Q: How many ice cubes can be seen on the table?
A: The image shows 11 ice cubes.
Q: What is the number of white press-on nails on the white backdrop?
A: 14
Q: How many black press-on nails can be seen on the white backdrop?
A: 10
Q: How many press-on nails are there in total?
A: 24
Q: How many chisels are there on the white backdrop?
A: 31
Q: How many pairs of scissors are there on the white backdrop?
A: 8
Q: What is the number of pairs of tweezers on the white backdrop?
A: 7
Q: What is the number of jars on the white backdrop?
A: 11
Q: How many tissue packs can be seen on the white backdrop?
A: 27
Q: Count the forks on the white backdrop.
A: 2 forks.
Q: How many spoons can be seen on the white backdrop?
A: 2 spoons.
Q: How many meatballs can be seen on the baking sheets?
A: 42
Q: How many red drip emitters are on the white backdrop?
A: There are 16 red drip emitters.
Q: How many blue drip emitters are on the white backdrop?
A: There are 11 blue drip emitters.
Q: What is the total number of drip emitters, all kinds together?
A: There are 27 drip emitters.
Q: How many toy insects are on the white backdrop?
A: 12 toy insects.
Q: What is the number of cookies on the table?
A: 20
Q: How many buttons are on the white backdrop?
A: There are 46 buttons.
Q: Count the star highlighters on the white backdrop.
■ ■ ■
### Exercise prompt
Can you edit all the entries above so that each "white backdrop" becomes "plain background", with nothing else altered?

### Result of the task
Q: How many ice cubes can be seen on the table?
A: The image shows 11 ice cubes.
Q: What is the number of white press-on nails on the plain background?
A: 14
Q: How many black press-on nails can be seen on the plain background?
A: 10
Q: How many press-on nails are there in total?
A: 24
Q: How many chisels are there on the plain background?
A: 31
Q: How many pairs of scissors are there on the plain background?
A: 8
Q: What is the number of pairs of tweezers on the plain background?
A: 7
Q: What is the number of jars on the plain background?
A: 11
Q: How many tissue packs can be seen on the plain background?
A: 27
Q: Count the forks on the plain background.
A: 2 forks.
Q: How many spoons can be seen on the plain background?
A: 2 spoons.
Q: How many meatballs can be seen on the baking sheets?
A: 42
Q: How many red drip emitters are on the plain background?
A: There are 16 red drip emitters.
Q: How many blue drip emitters are on the plain background?
A: There are 11 blue drip emitters.
Q: What is the total number of drip emitters, all kinds together?
A: There are 27 drip emitters.
Q: How many toy insects are on the plain background?
A: 12 toy insects.
Q: What is the number of cookies on the table?
A: 20
Q: How many buttons are on the plain background?
A: There are 46 buttons.
Q: Count the star highlighters on the plain background.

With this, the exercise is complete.